YOU COULDN'T LOOK at her and not be proud, Red Wegener told himself. The Coast Guard cutter Panache was one of a kind, a design mistake of sorts, but she was his. Her hull was painted the same gleaming white found on an iceberg - except for the orange stripe on the bow that designated the ship as part of the United States Coast Guard. Two hundred eighty feet in length, Panache was not a large ship, but she was his ship, the largest he'd ever commanded, and certainly the last he would ever have. Wegener was the oldest lieutenant-commander in the Coast Guard, but Wegener was The Man, the King of Search-and-Rescue missions.

His career had begun the same way many Coast Guard careers had. A young man from a Kansas wheat farm who'd never seen the sea, he'd walked into a Coast Guard recruiting station the day after graduating from high school. He hadn't wanted to face a life driving tractors and combines, and he'd sought out something as different from Kansas as he could find. The Coast Guard petty officer hadn't made much of a sales pitch, and a week later he'd begun his career with a bus ride that ended at Cape May, New Jersey. He could still remember the chief petty officer that first morning who'd told them of the Coast Guard creed. "You have to go out. You don't have to come back."

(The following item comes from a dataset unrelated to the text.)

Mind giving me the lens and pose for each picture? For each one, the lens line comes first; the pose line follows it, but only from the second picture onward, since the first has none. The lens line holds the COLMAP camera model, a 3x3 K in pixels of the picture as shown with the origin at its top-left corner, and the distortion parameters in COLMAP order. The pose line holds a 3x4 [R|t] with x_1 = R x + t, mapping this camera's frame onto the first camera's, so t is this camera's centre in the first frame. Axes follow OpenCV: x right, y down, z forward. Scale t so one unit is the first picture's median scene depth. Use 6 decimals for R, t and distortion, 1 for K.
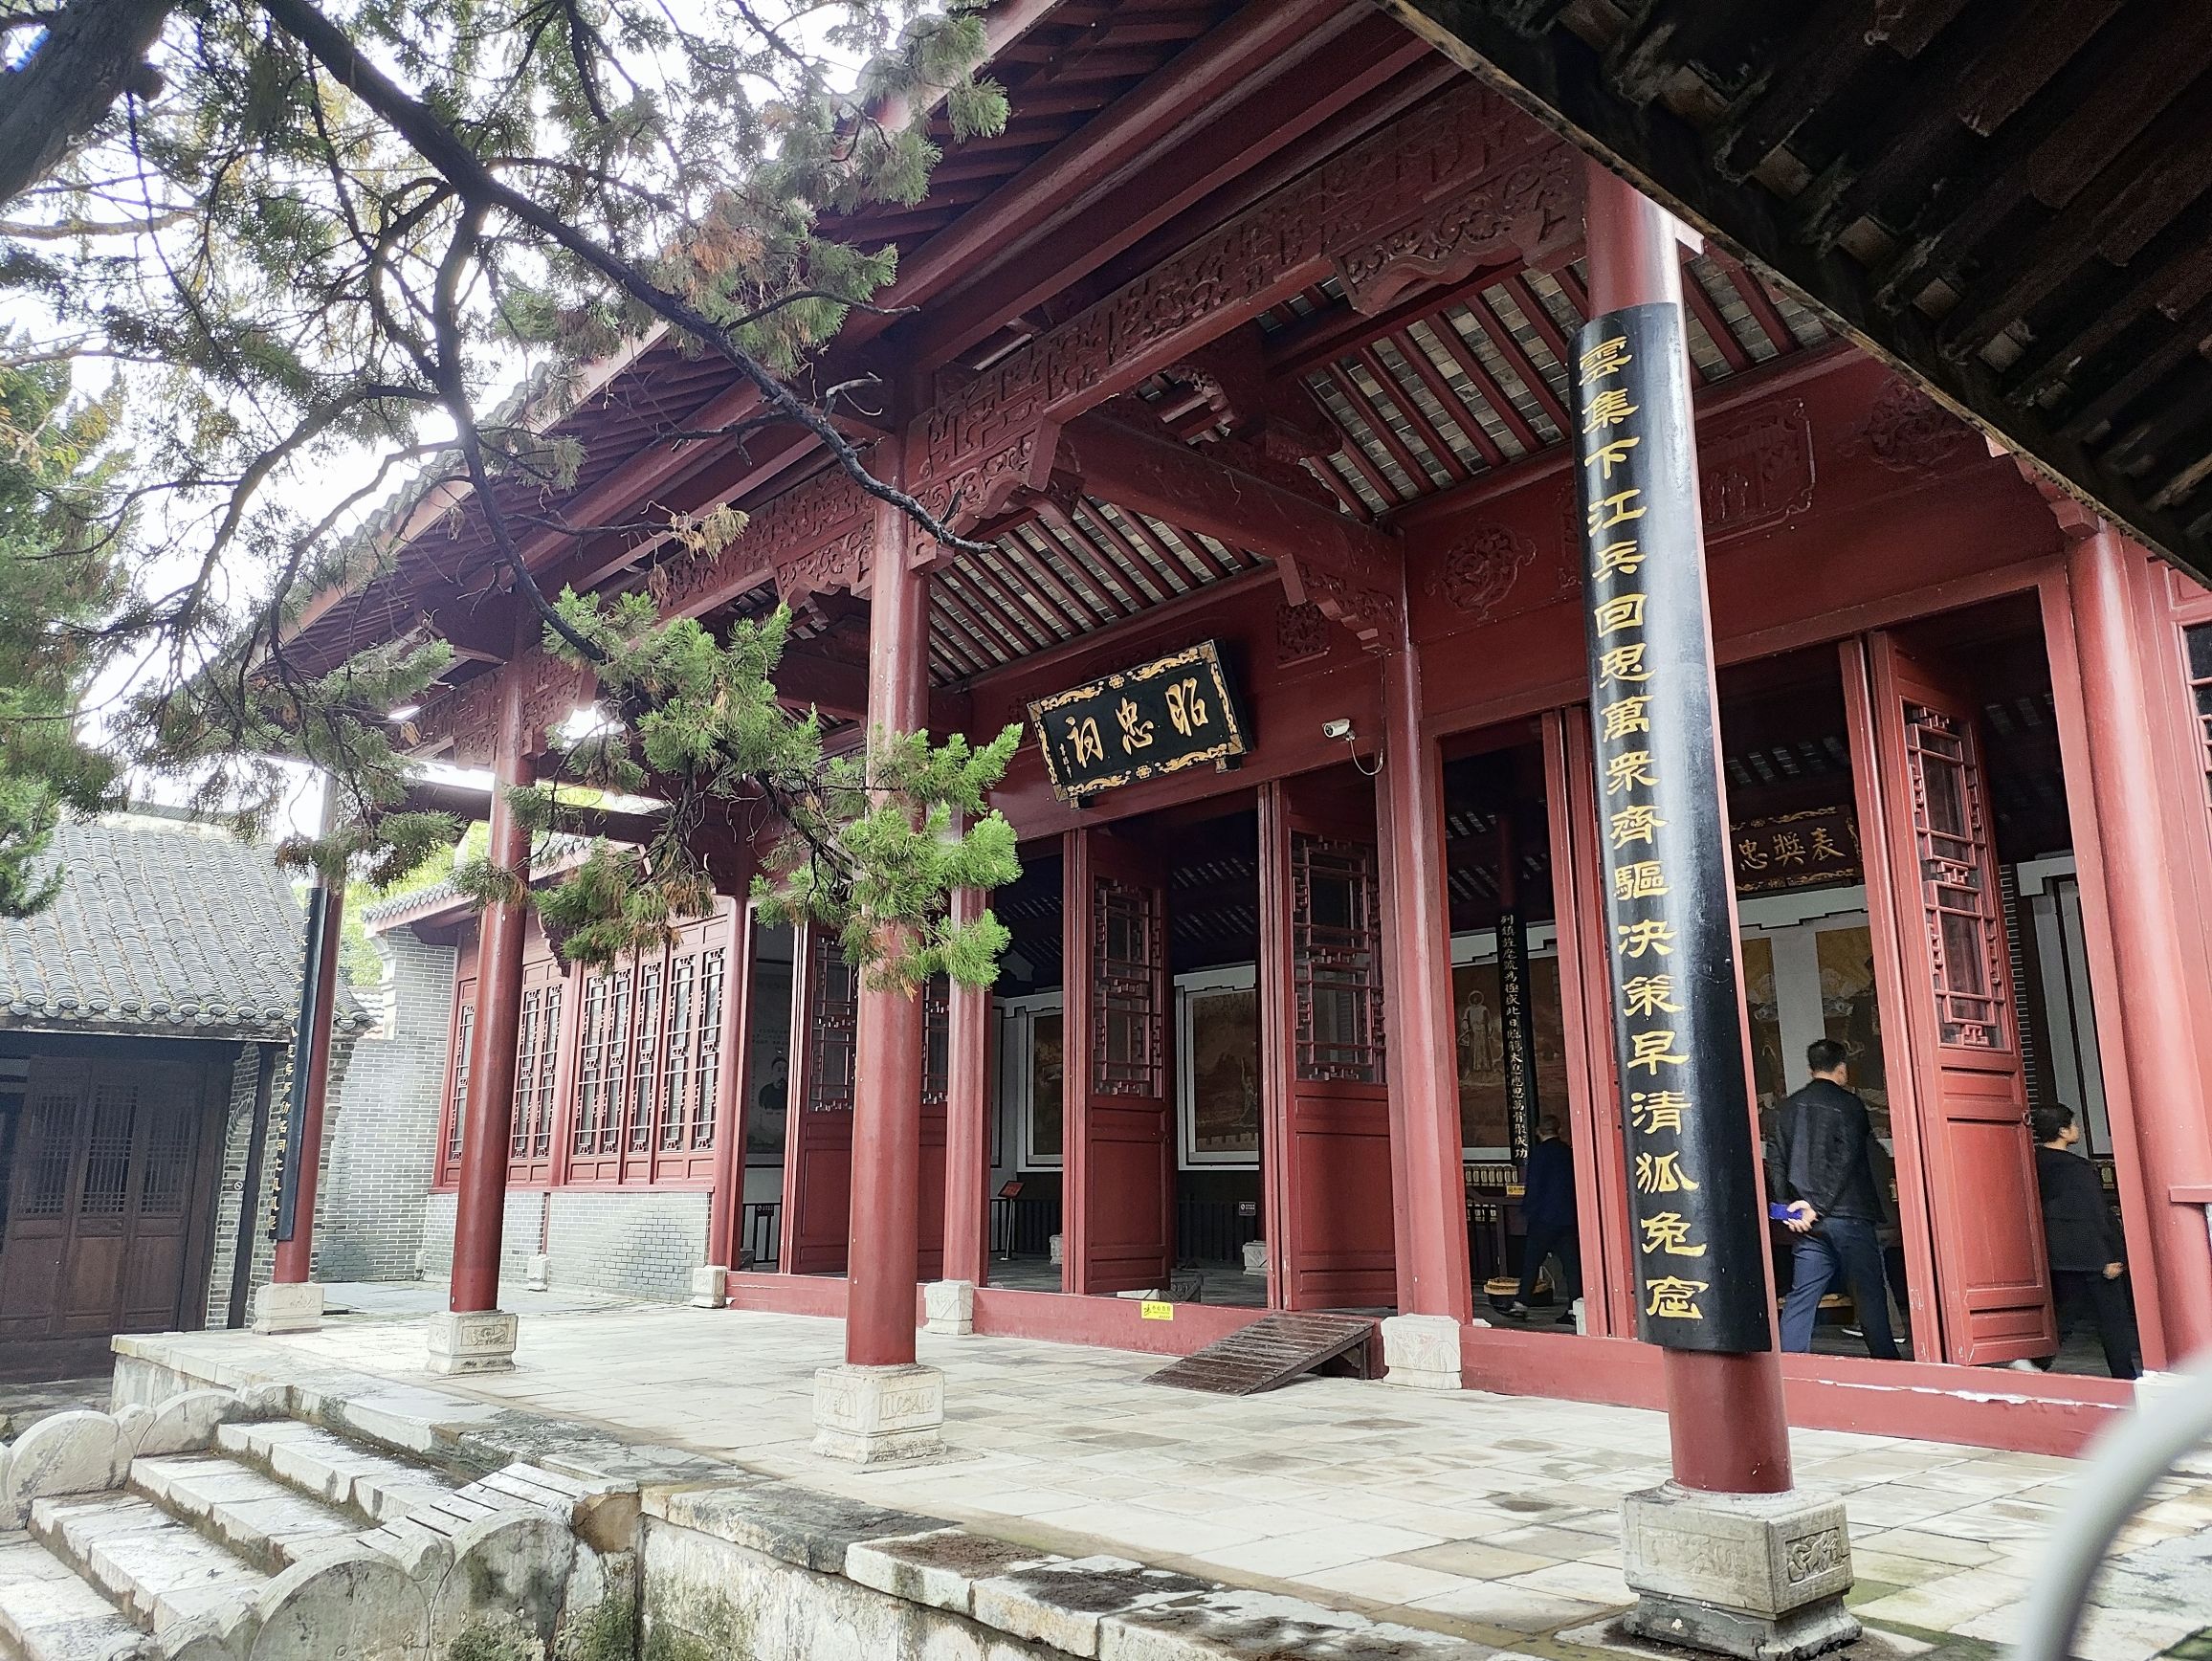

What Wegener found at Cape May was the last and best true school of seamanship in the Western world. He learned how to handle lines and tie sailor knots, how to extinguish fires, how to go into the water after a disabled or panicked boater, how to do it right the first time, every time - or risk not coming back. On graduation he was assigned to the Pacific Coast. Within a year he had his rate, Boatswain's Mate Third Class.

Very early on it was recognized that Wegener had that rarest of natural gifts, the seaman's eye. A catch-all term, it meant that his hands, eyes, and brain could act in unison to make his boat perform. Guided along by a tough old chief quartermaster, he soon had "command" of his "own" thirty-foot harbor patrol boat. For the really tricky jobs, the chief would come along to keep a close eye on the nineteen-year-old petty officer. From the first Wegener had shown the promise of someone who only needed to be shown things once. His first five years in uniform now seemed to have passed in the briefest instant as he learned his craft. Nothing really dramatic, just a succession of jobs that he'd done as the book prescribed, quickly and smoothly. By the time he'd considered and opted for re-enlistment, it was evident that when a tough job had to be done, his name was the one that came up first. Before the end of his second hitch, officers routinely asked his opinion of things. By this time he was thirty, one of the youngest chief bosun's mates in the service, and he was able to pull a few strings, one of which ended with command of Invincible , a forty-eight-footer which had already garnered a reputation for toughness and dependability. The stormy California coast was her home, and it was here that Wegener's name first became known outside of his service. If a fisherman or a yachtsman got into trouble, Invincible always seemed to be there, often roller-coastering across thirty-foot seas with her crewmen held in place with ropes and safety belts - but there and ready to do the job with a red-haired chief at the wheel, an unlit briar pipe in his teeth. In that first year he saved the lives of at least fifteen people.